We will iterate through our dataset. For evey iteration we need to:


In [None]:
# initialize the model:
model = SiameseNet()
print(model)

# specify loss:
criterion = ContrastiveLoss(margin=1.0)

# specify optimizer
optimizer = torch.optim.SGD(model.parameters(), lr=0.001, momentum=0.9)
# specify scheduler
scheduler = torch.optim.lr_scheduler.StepLR(optimizer, step_size=10, gamma=0.1)

# number of epochs to train the model
n_epochs = 5

n_iterations = int(len(train_data)/batch_size)

max_iters = 30

for epoch in range(n_epochs):
    # monitor training loss
    train_loss = 0.0
    model.train() # prep model for training
    ###################
    # train the model #
    ###################

    for ii, (data, target) in enumerate(train_loader):
        if ii % 5 == 0:
          print("Epoch:", epoch, "Iteration:", ii, "out of:", n_iterations)
        # clear the gradients of all optimized variables
        optimizer.zero_grad()
        # forward pass: compute predicted outputs by passing inputs to the model
        outputs1, outputs2 = model(data[0], data[1])
        # calculate the loss
        loss = criterion(outputs1, outputs2, target)
        
        # backward pass: compute gradient of the loss with respect to model parameters
        loss.backward()
        # perform a single optimization step (parameter update)
        optimizer.step()
        
        # update running training loss
        train_loss += loss.item()*data[0].size(0)

        if ii >= max_iters:
          break
    
    # if you have a learning rate scheduler - perform a its step in here
    scheduler.step()
    # print training statistics 
    # calculate average loss over an epoch
    train_loss = train_loss/((ii+1)*batch_size)

    print('Epoch: {} \tTraining Loss: {:.6f}'.format(epoch+1, train_loss))

    # Run the validation pass multiple times and report the average:
    model.eval()  # prep model for testing
    n_tests = 10
    accuracy = 0.0
    for i in range(n_tests):
      embeddings, labels, centroids = test(model, phase = "val", n_samples = 100, n_labels = 5, n_predict = 5)
      scores = NCM(centroids, embeddings)
      accuracy += create_confusion_matrix(scores, labels)
    print("Overall accuracy:", 100*(accuracy/n_tests), "%")
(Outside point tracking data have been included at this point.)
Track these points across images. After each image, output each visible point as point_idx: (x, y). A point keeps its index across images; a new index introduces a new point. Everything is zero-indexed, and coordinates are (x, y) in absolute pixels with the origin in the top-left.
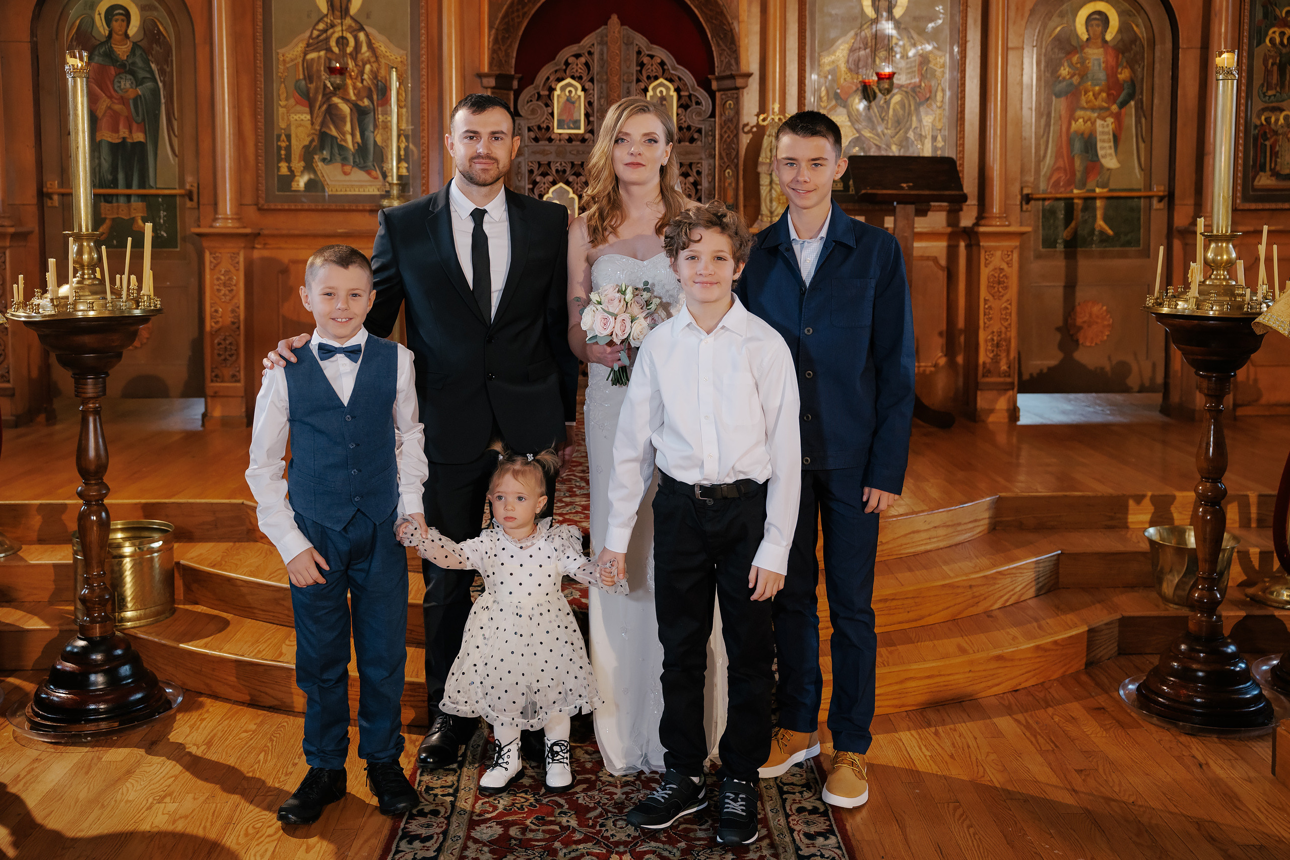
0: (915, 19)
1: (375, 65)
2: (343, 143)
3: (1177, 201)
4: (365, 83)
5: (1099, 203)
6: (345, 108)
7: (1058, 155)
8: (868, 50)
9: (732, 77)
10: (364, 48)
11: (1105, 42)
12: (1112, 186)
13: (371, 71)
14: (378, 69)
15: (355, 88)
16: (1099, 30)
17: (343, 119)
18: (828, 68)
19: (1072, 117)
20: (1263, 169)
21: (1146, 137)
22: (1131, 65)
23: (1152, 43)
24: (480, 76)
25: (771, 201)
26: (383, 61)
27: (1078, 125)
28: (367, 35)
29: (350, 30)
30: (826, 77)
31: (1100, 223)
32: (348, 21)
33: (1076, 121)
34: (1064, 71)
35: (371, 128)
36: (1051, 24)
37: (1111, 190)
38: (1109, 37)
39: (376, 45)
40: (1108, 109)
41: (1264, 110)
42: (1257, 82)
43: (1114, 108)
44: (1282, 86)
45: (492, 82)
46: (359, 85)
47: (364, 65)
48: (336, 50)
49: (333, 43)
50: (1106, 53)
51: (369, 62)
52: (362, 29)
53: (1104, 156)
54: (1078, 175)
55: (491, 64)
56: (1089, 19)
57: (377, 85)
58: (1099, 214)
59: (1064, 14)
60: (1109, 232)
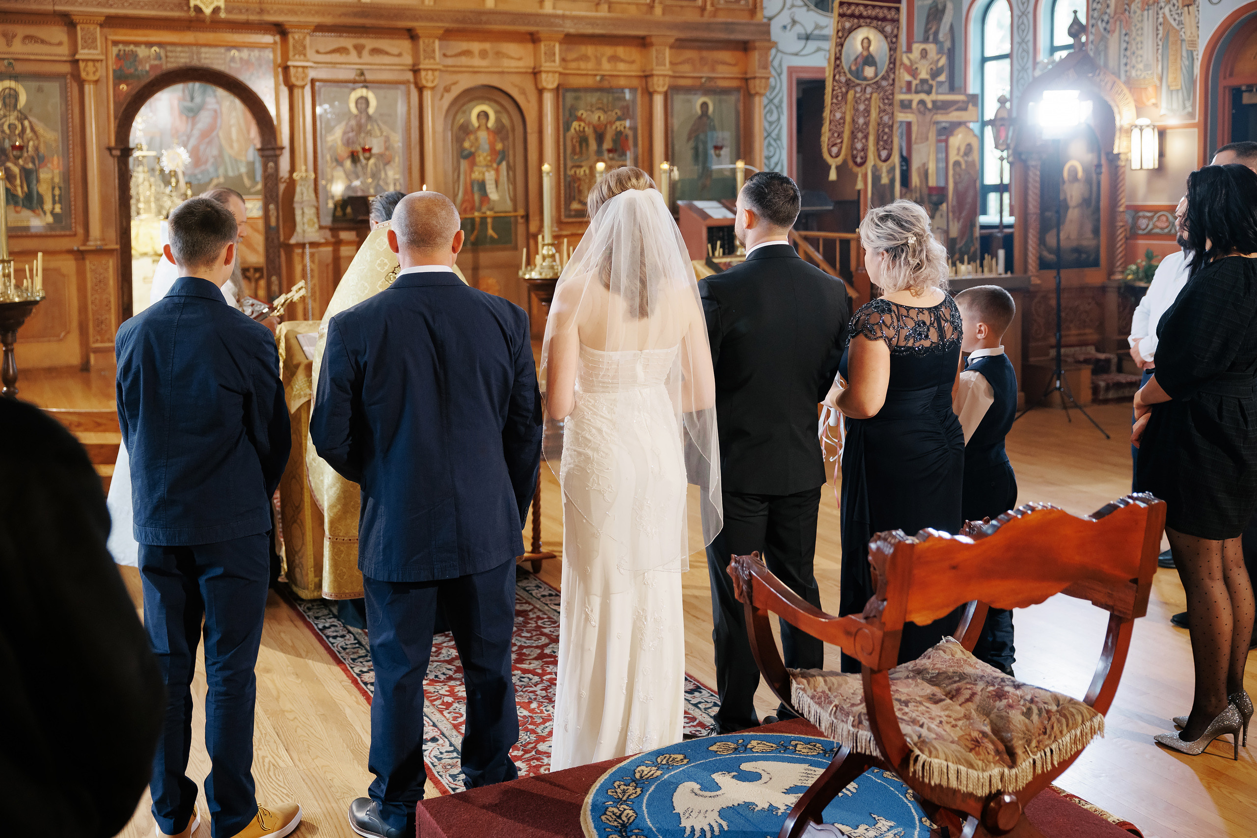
0: (381, 115)
1: (36, 142)
2: (15, 192)
3: (531, 218)
4: (29, 153)
5: (489, 220)
6: (16, 170)
7: (465, 192)
8: (354, 133)
9: (274, 149)
10: (28, 131)
11: (487, 128)
13: (34, 145)
14: (39, 144)
15: (22, 156)
16: (484, 121)
17: (14, 177)
18: (330, 144)
19: (472, 171)
20: (574, 199)
21: (513, 181)
22: (503, 140)
23: (513, 130)
24: (111, 149)
25: (303, 224)
26: (42, 140)
27: (476, 175)
28: (30, 123)
29: (18, 118)
30: (330, 149)
31: (490, 231)
32: (16, 113)
33: (474, 172)
34: (467, 145)
35: (35, 182)
36: (458, 117)
39: (37, 129)
40: (491, 166)
41: (573, 167)
42: (569, 151)
43: (495, 165)
44: (581, 153)
45: (117, 153)
46: (25, 154)
47: (28, 142)
48: (7, 131)
49: (6, 128)
50: (489, 134)
51: (32, 139)
52: (26, 118)
53: (491, 193)
54: (478, 204)
55: (116, 141)
56: (479, 115)
57: (38, 155)
58: (490, 226)
59: (464, 112)
60: (495, 236)
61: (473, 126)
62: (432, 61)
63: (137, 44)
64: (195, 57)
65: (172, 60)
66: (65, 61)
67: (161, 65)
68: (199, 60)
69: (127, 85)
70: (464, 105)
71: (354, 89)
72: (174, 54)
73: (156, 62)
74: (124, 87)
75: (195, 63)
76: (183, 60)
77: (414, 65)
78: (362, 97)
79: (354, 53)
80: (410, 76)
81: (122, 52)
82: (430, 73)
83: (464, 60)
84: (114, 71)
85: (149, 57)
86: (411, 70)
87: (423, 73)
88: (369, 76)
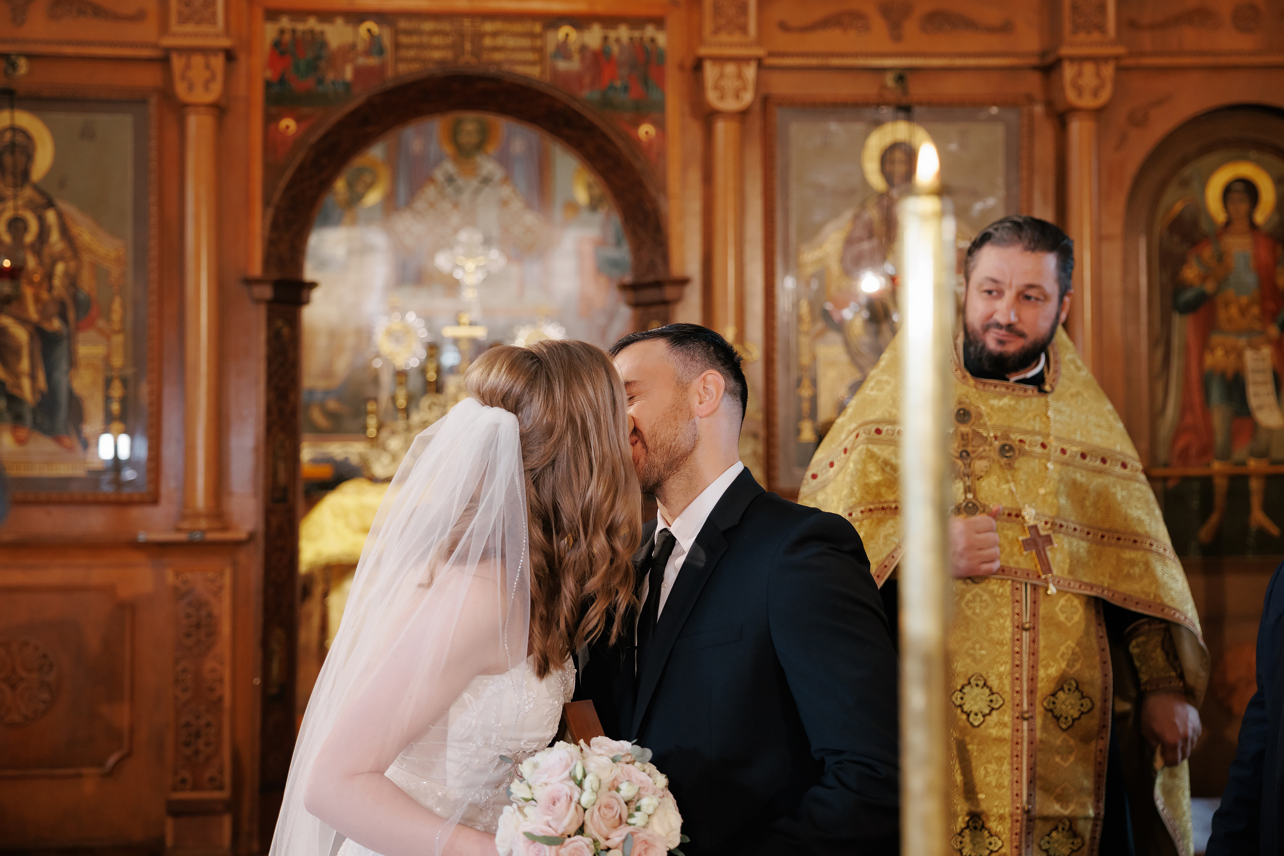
2: (15, 392)
4: (56, 293)
5: (1255, 485)
6: (21, 334)
7: (1185, 409)
8: (875, 241)
9: (658, 284)
10: (55, 236)
11: (1253, 226)
12: (1276, 454)
13: (67, 273)
14: (78, 269)
15: (37, 300)
16: (1243, 207)
17: (16, 353)
18: (809, 270)
19: (1205, 346)
24: (250, 282)
26: (86, 258)
27: (1216, 358)
28: (60, 215)
29: (32, 206)
30: (808, 284)
31: (1258, 517)
32: (27, 192)
33: (1212, 350)
34: (1191, 273)
35: (64, 365)
36: (1166, 198)
37: (1274, 463)
38: (1260, 217)
39: (75, 230)
40: (1262, 332)
43: (1273, 331)
45: (267, 292)
46: (45, 295)
47: (54, 262)
48: (6, 237)
49: (3, 228)
50: (1256, 244)
51: (61, 258)
52: (50, 204)
53: (1261, 408)
54: (1220, 438)
55: (267, 262)
56: (1227, 192)
57: (75, 298)
58: (1256, 502)
59: (1185, 183)
60: (1274, 530)
61: (1211, 219)
62: (1096, 36)
63: (326, 16)
64: (468, 46)
65: (412, 53)
66: (149, 60)
67: (382, 67)
68: (478, 51)
69: (298, 120)
70: (1184, 162)
71: (878, 123)
72: (415, 39)
73: (373, 61)
74: (288, 124)
75: (467, 60)
76: (437, 55)
77: (1043, 54)
78: (894, 147)
79: (879, 24)
80: (1033, 83)
81: (287, 37)
82: (1089, 69)
83: (1190, 37)
84: (268, 84)
85: (353, 46)
86: (1035, 68)
87: (1069, 71)
88: (918, 90)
After training, test the model on the test set. Write the code for it below. Use the example of validation set as your reference.

In [None]:
# TO BE IMPLEMENTED

## To do:
Run each test scenario 25 times and report the average accuracy. Use the example of validation set as your reference.
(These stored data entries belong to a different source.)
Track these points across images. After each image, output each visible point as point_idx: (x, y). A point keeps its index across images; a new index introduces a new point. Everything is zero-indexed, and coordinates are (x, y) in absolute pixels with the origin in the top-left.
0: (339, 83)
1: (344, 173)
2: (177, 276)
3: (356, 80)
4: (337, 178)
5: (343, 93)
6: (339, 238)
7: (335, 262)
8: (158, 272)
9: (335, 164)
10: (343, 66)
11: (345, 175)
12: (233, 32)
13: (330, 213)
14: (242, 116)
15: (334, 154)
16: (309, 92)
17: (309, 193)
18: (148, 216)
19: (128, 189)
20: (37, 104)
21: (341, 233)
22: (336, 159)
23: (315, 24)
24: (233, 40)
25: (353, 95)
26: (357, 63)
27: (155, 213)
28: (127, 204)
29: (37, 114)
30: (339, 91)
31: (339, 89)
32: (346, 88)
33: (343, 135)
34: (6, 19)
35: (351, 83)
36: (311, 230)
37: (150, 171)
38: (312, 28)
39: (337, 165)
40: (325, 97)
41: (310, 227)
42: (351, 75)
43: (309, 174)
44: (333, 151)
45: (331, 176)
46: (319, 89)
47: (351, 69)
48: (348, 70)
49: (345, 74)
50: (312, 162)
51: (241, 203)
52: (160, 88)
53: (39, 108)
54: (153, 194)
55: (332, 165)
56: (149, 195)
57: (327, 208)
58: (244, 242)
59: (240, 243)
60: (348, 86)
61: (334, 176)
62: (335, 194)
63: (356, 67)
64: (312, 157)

1.   Test the trained network in a 5-way 5-shot scenario with 100 unknown examples per each category
2.   Test the trained network in a 20-way 5-shot scenario with 100 unknown examples per each category
3.   Test the trained network in a 5-way 2-shot scenario with 100 unknown examples per each category
4.   Copy a pre-trained model from [here](https://drive.google.com/file/d/1w5Pl_mmSK90UWJLon7NSDPac_FzvLD5U/view?usp=sharing) to your folder, load it and perform the same 3 test comparisons as above.

In your research report - provide information on final training loss and validation accuracy. Run the 3 different testing scenarios described above (both for your model and the pre-trained one), provide the accuracies observed, and explain the differences in the observed accuracies.